### [Texto extraído]
§
Desta maneira, o parágrafo 14 apresentado no início desta tribuna trata de nos localizar em um desses dois campos, que existem para além de nossa vontade. É óbvio e incontroverso que o campo revolucionário é liderado pelo KKE e, segundamente, pelo TKP, e que é nele que devemos nos posicionar (se quisermos atuar no âmbito do EIPCO, onde se encontram os marxistas-leninistas). Isso leva ao obrigatório reconhecimento de que é o KKE o partido que hoje encabeça a luta por uma linha revolucionária. Para além desta correta lógica, basta ver – como já dito – a atuação internacional do KKE nos últimos 30 anos e sua atuação na própria Grécia: basta buscar notícias da atuação da PAME (a corrente sindical europeia dirigida pelo KKE) ou da própria atuação do KKE perante o processo eleitoral que levou a eleição do Syriza (um partido de nova esquerda progressista) e a posterior capitulação desse mesmo partido – uma vez no governo – à política de austeridade imposta pela Alemanha. Basta verificar a atuação do KKE na luta contra o aumento da carga horária de trabalho na Grécia ano passado e na luta que ocorre agora contra a privatização do ensino superior público no país. Basta verificar o nível de mobilização e de ação direta que o KKE organiza contra o esforço militar da OTAN na Ucrânia e na Palestina. Os exemplos são muitos e fáceis de achar e, para quem quiser estudar a linha política do KKE, deixamos de referência um texto deles no qual elencam os principais documentos para entender o funcionamento e o sucesso do partido até agora, deixaremos de referência também o link para a página do site deles que compila as resoluções do últimos congressos (disponíveis em português, espanhol, inglês e em outras línguas) [15]. A capacidade de mobilização e organização do proletariado de seus país em torno da linha revolucionária é algo ímpar ao KKE.

Entrando na polêmica da linha sobre a questão LGBT, é importante destacar que o PC de Cuba é vanguarda mundial na questão LGBT e é aliado político e ideológico de qualquer social-liberal na América Latina, nos espaços internacionais difunde toda sorte de progressismo oportunista. O PSOL tem uma linha absolutamente progressista na questão LGBT e hoje se encontra firmemente encravado no campo petista da política brasileira. O próprio Syriza tem uma linha progressista sobre a questão LGBT (e encabeçou as principais conquistas de direitos formais à população LGBT nos últimos 10 anos no país, onde encontrou oposição do KKE), mas, em termos da construção da hegemonia proletária, entregou a classe trabalhadora nas garras do imperialismo alemão durante a crise gerada por 2008 e o KKE foi a única força relevante do país a denunciá-lo desde o início e liderar a luta da classe trabalhadora grega.
§
Registros extraídos de uma coleção
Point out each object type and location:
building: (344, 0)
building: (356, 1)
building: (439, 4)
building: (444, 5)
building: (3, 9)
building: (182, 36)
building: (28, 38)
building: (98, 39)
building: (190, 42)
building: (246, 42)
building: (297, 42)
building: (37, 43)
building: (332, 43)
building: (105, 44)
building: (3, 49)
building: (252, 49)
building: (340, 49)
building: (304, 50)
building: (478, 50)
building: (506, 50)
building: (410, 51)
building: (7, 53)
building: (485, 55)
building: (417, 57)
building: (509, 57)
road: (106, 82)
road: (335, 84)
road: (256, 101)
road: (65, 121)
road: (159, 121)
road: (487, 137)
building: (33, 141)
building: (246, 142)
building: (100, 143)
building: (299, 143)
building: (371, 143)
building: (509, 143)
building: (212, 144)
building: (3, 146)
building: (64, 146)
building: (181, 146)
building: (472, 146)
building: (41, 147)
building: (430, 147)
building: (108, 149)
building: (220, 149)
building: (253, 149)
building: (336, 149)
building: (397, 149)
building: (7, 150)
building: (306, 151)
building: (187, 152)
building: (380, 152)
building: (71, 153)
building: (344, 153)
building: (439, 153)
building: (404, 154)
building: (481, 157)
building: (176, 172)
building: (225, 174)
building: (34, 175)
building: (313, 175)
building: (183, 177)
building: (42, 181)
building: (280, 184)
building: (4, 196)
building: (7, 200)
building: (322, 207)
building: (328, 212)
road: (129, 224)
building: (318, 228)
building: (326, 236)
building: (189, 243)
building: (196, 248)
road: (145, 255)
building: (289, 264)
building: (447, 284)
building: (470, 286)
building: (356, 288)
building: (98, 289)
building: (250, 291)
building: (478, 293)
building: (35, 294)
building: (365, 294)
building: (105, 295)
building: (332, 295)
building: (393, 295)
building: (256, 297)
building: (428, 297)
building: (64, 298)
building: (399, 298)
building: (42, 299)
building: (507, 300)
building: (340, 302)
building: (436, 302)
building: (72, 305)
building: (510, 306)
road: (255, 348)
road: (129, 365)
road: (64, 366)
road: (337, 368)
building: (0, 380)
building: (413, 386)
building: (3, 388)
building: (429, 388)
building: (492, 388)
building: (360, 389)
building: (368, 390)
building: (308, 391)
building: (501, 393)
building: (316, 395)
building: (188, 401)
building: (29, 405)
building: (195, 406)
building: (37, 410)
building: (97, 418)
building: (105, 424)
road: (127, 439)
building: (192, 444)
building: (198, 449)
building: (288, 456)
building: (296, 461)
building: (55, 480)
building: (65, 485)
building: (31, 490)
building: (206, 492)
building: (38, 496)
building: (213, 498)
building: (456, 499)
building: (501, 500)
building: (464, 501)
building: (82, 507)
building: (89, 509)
§
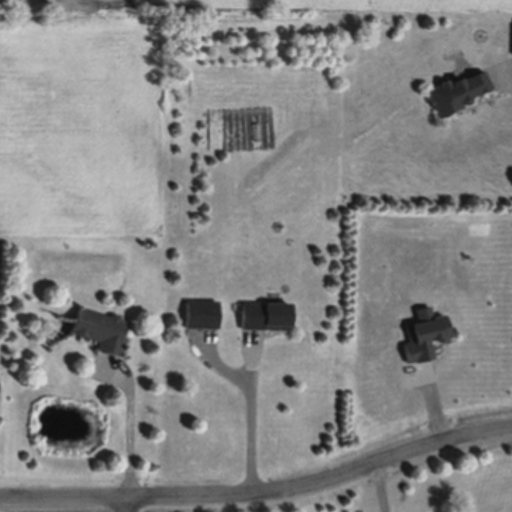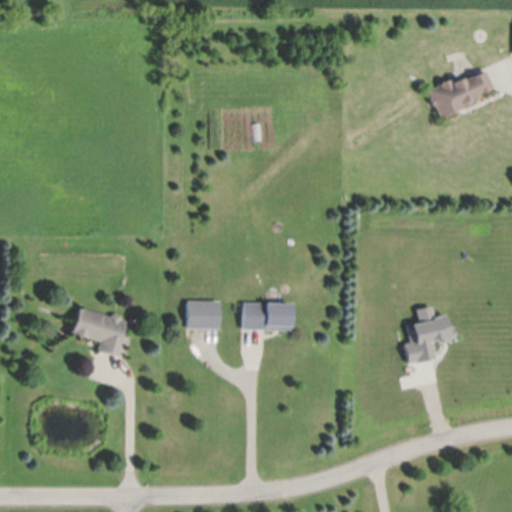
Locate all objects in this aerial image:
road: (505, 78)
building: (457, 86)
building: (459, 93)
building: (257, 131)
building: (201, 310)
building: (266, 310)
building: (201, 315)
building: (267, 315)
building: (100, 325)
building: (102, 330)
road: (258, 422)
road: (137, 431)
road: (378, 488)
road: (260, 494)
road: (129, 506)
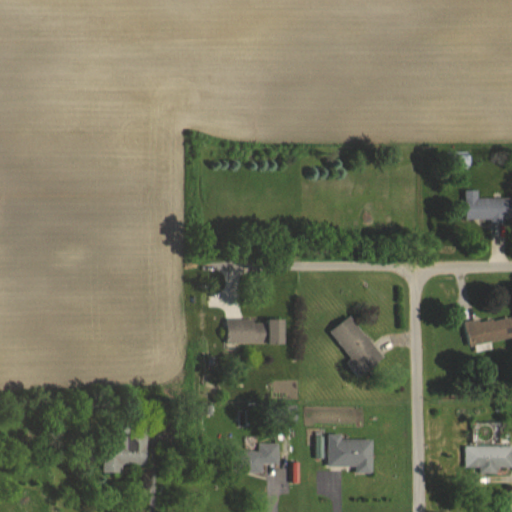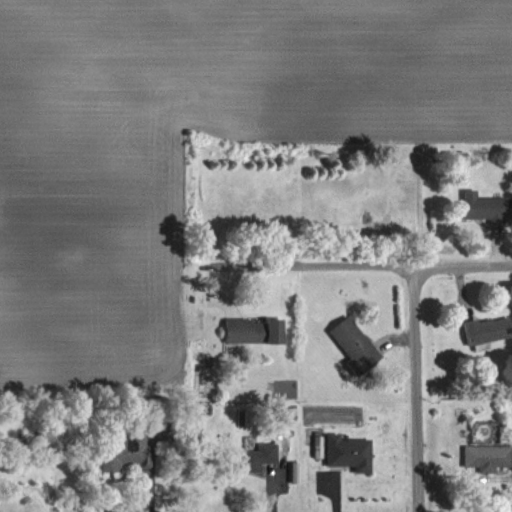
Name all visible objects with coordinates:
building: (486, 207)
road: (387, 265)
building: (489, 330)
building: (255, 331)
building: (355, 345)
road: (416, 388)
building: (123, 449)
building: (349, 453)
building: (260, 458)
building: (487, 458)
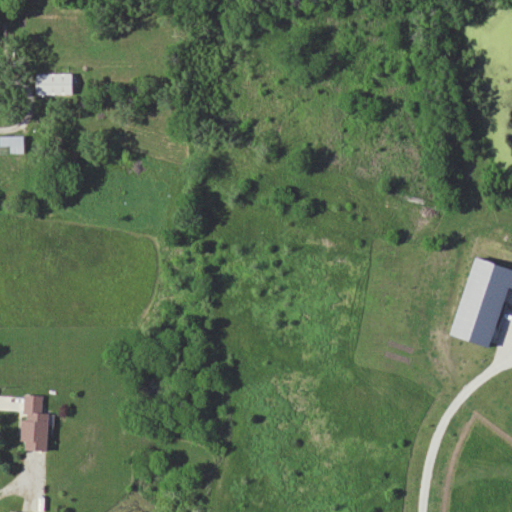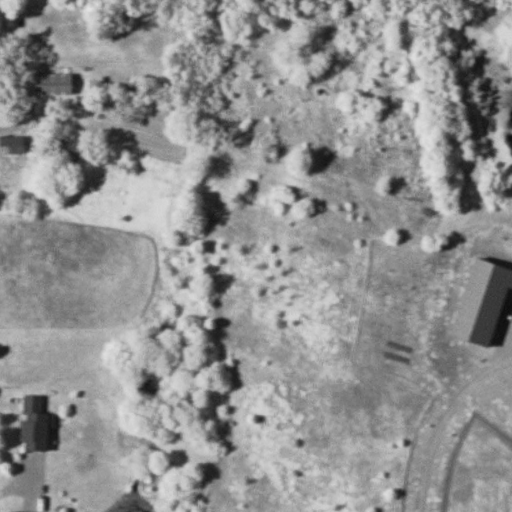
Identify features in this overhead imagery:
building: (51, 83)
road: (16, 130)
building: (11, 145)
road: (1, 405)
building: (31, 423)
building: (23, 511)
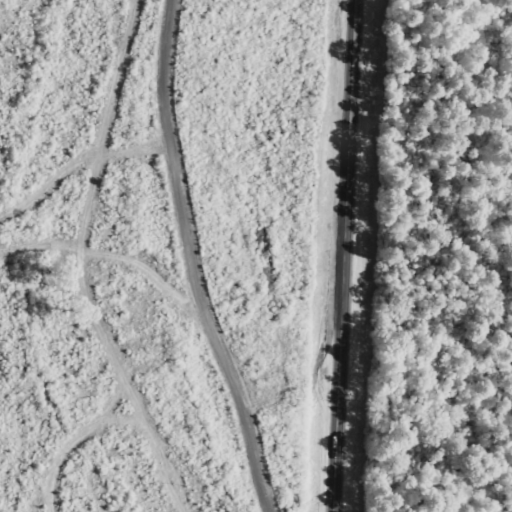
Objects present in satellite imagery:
§
### [O que fazer]
1. Pode reproduzir sem alterações o trecho dos registros que vai da linha que contém "Identify features in" até a linha que contém "Objects present in", incluindo as duas, e deixar as imagens fora da resposta?
2. Como seguiria o texto sobre o KKE e a linha revolucionária a partir do ponto em que ele termina?

### [Respostas]
1.
Identify features in this overhead imagery:
building: (51, 83)
road: (16, 130)
building: (11, 145)
road: (1, 405)
building: (31, 423)
building: (23, 511)
Objects present in satellite imagery:

2.
Isso tudo colocado, espero que esteja óbvio – pois inclusive já foi citado nesse texto – que considero um problema gravíssimo a linha do KKE sobre questão LGBT e considero uma tarefa fundamental de nossa atuação no campo revolucionário do MCI fazer essa disputa ideológica, buscando superar os desvios dentro de nosso campo político e avançar na necessária unidade ideológica. E não estamos sozinhos nessa luta, o próprio TKP – partido absolutamente próximo do KKE – é vanguarda na Turquia na luta revolucionária na questão LGBT, pauta muito próxima da luta pela secularidade, pauta na qual também são vanguarda no país. E é exatamente nesse espírito – e no espírito de combater todos os desvios que existem e existirão no campo revolucionário do MCI – que faço o destaque no parágrafo 15, e até no 16, tendo em mente que no continente americano – e na américa-latina particularmente – o movimento LGBT, com ênfase ao movimento transsexual, é bastante mais forte que no resto do mundo; no continente a pauta trans é uma das pautas centrais do debate público há anos e a população LGBT encontra-se organizada (relativamente) em partidos e coletivos por todo o continente encabeçando a luta por seus direitos. Dessa maneira, um fórum comunista do continente americano seria essencial para a superação da contradição da LGBTfobia no campo revolucionário do MCI.

Desta maneira, é importante estar claro que sim, o KKE é um partido revolucionário, em quase todos as questões políticas e nas questões organizativas é absoluta referência para qualquer partido que hoje se pretenda revolucionário, reconhecer o papel do KKE e a linha política tática e estratégica absolutamente positiva do partido não significa ignorar os desvios políticos do partido, ignorar suas origens nem deixar de realizar a tão necessária crítica.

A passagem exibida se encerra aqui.